**EXTRACT PROVIDED:**
Fifty to eleven now, the big Top Ten tomorrow.

I’ve also put together a selection of tracks as a couple of  ‘lightly mixed’ compilations which you can burn to CD or put straight into your media player. One is kinda fast and is called ‘Motion’; the other starts slow and gets completely glacial and is called ‘Rest’. You can download ‘em tomorrow too (but only for a limited time as the blog is now a target for the Kopyright peeps…)

11. Shoes: Tiga

Does he know that we know of Kelly’s ‘Shoes’? If he does, does that mean that a single point of uber-archness may be responsible for pop-culture folding inwards on itself to a far more devastating end than the Large Hadron Collider could ever achieve?

12. After The Rain: Shirley Bassey

Having learned nothing from the ridicule that Sirben Kingsly provoked, Dameshirley insisted on ‘Dame’ being used on her new album. She says she was unsure about the songs given to her by a host of contemporary types such as Rufus, Manic Street Preachers, Gary Barlow and the Pets; after all, these songs generally didn’t require her to BELT. This song by Richard Hawley is restrained, emotional and beautiful. Dameshirley has rarely sounded less of an ass.

13. We Are All Connected: Symphony of Science

It’s trendy to (neologism alert) hate on Autotune, but in the right hands, it’s another way of adding to already bewildering variety of ways technology has been harnessed in the pursuit of artistic expression. Here a music graduate samples various 70s/80sTV scientists and Autotunes them to ’sing’. The rather spacey subject matter is entirely appropriate too. We are a made of star stuff – we are a way for the cosmos to know itself. Blub!

14. A Horse Is Not A Home: Miike Snow

I’ve no idea what they’re on about (or indeed why there are two ‘i’s in ‘Miike’). I just play along with air drums and get caught up with the punchy angst of it all.

15. Tonight’s Today; Jack Peñate

One of the (annoying) wave of Estuary English types, Jack ditched the affectation and came back with a blissed out Afrobeat, Balearic spaced out thing. The critics, but not the public, loved it.

**DATA EXCERPT:**
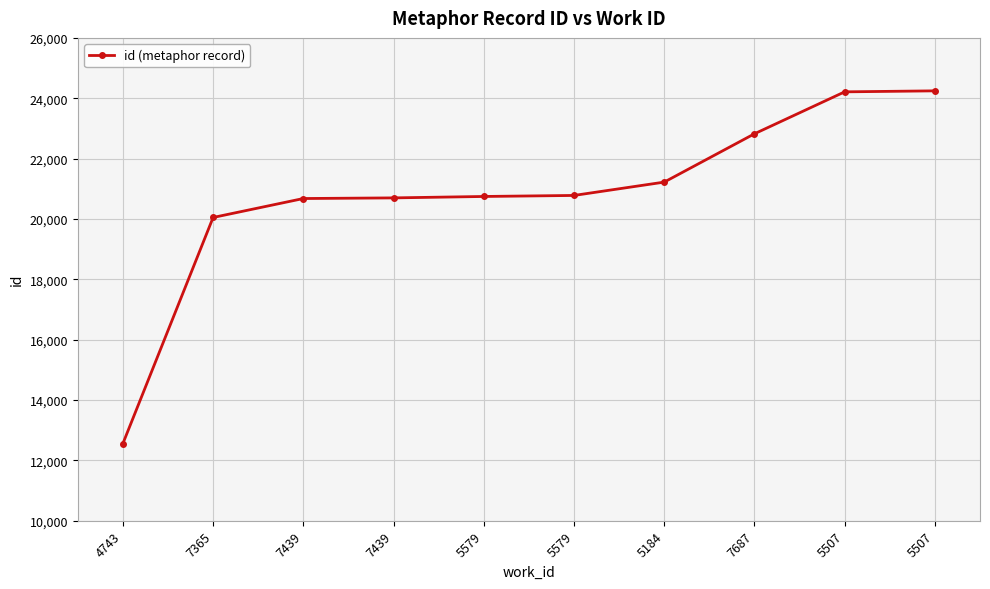

The chart shows a value of 29790 at 7439. True or false?

False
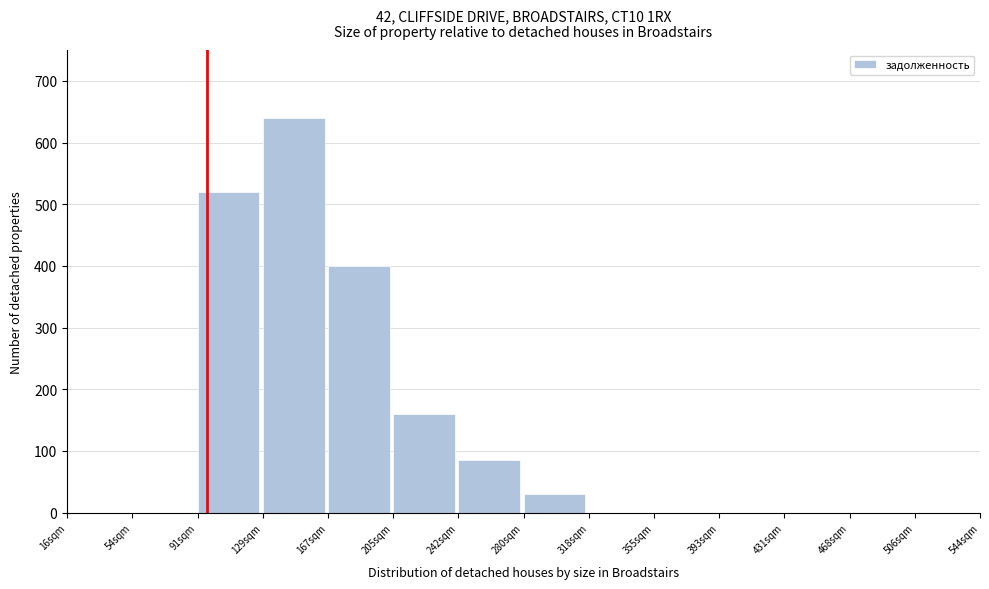

Reading left to right, what are all the values shown in this chart?

16sqm=0	54sqm=0	91sqm=520	129sqm=640	167sqm=400	205sqm=160	242sqm=85	280sqm=30	318sqm=0	355sqm=0	393sqm=0	431sqm=0	468sqm=0	506sqm=0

**WHAT THE TASK REQUIRES:**
Please extend the song countdown past its last line, "The critics, but not the public, loved it."

**ANSWER SPACE:**
16. Wolfgang’s 5th Symphony: Wolfgang Gartner

This filled the dancefloor in my head while clearing a real one at the pool party in Barcelona. “Can you put on some Freemasons?” they pleaded. “No”, said I, as I mentally conducted the demonic techno orchestra of this Mozart sampling madness.

17. She Came Along: Sharam feat. Kid CuDi

So your girlfriend leaves you for another woman. You take it on the chin and propose a threesome. Not sure if Kid CuDi is coming off as cheeky or a bit sad, but the spectral presence of Patsy Cline suggests the latter.

18. Untouched: The Veronicas

And for 4 minutes, you too can be a petulant American semi-goth teen girl as you wig out in your room with a hairbrush* in front of a poster of Robert Pattinson. (What? Like you haven’t…) * I’m aware that I have no need to possess a hairbrush. Work with me.

19. I’m Not Alone: Calvin Harris

And it’s 1996 again. Roll out the strobes. I also have a soft spot for most recent single, Flashback, as it has a most odd structure. But this is the huger choon.

20. New York: Paloma Faith

I’m not buying the whole big hair/kooky dame thing, but dammit if the heart doesn’t flutter a little when the choir kicks in.

21. My Girls: Animal Collective

This year’s critical avant-pop darlings left me rather cold at first. It all sounded just too smugly clever and sexless. I didn’t delete it off the iPod though and gradually this track in particular made it through my barriers. Highpoint: the particularly euphoric-yet-girly “woo!” that begins in the final third.

22. Poker Face: Lady GaGa

Hurrah! We have found a Proper Pop Star at last. The GaGa has a way with a choon, wears broken teapots and is a bit unhinged. This is proper popstardom  See also Bad Romance, Just Dance and Paparazzi (but not LoveGame). Still can’t listen to the album though, but that’s what shuffle was invented for.

23. The Glare: McAlmont & Nyman

It’s about Susan Boyle, you know. I’m not entirely sure how David McAlmont managed to swing this one, but he’s written songs about contemporary phenomenon over some existing Nyman tracks. Kicking myself that I missed their performance at Islington’s Union Chapel.

24. Awake: Donkeyboy

I thought this was a duet between a gent and an older woman, but it turns out it’s the same young Scandinavian man. Delightfully melodic power pop.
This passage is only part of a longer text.